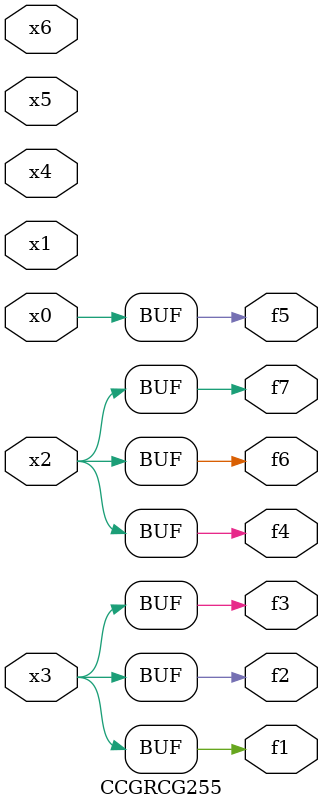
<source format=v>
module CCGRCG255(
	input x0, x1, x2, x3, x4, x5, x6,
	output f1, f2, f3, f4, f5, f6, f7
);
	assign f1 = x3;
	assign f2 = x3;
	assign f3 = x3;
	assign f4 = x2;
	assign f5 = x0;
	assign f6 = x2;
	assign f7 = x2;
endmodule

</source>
+ + + + +
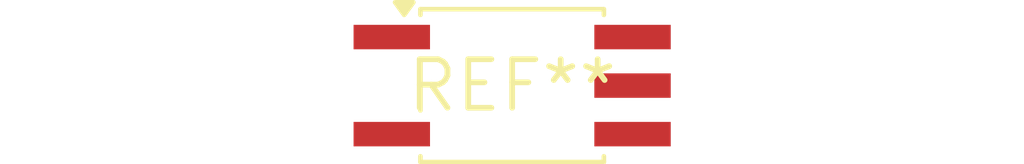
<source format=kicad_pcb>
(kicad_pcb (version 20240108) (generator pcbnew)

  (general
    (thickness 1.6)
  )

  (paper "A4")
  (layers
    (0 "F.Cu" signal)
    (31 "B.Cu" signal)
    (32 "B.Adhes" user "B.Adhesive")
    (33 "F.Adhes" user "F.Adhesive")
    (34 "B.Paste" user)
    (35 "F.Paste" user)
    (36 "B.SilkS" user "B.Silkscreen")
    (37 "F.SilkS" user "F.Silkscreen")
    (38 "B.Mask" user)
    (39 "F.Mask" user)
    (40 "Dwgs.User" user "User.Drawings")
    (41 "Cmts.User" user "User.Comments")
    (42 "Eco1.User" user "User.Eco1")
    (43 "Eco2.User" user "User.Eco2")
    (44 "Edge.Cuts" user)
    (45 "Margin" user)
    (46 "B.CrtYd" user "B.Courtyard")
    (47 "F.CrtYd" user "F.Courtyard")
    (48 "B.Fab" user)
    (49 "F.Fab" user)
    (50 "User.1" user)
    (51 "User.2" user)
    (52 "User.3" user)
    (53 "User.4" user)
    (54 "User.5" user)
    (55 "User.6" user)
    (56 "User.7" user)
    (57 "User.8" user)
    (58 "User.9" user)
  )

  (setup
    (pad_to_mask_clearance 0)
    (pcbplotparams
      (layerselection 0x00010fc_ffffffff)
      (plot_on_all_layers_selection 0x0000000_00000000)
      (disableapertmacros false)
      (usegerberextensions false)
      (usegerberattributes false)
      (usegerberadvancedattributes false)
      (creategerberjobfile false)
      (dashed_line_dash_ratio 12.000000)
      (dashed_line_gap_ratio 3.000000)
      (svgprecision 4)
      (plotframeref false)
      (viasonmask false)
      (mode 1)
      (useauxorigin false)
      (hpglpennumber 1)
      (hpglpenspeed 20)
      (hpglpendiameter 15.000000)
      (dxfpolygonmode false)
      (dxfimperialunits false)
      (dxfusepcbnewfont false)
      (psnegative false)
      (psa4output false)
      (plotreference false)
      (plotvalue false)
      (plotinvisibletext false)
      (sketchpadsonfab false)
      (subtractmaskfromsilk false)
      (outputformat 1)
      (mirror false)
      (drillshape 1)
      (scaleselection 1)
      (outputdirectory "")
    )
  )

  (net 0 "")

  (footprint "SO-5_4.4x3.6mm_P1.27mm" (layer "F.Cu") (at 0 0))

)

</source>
+ + + + +
* [Task instructions]
Out of the material above, gather each line where "CrtYd" appears.

* [Exercise solution]
    (46 "B.CrtYd" user "B.Courtyard")
    (47 "F.CrtYd" user "F.Courtyard")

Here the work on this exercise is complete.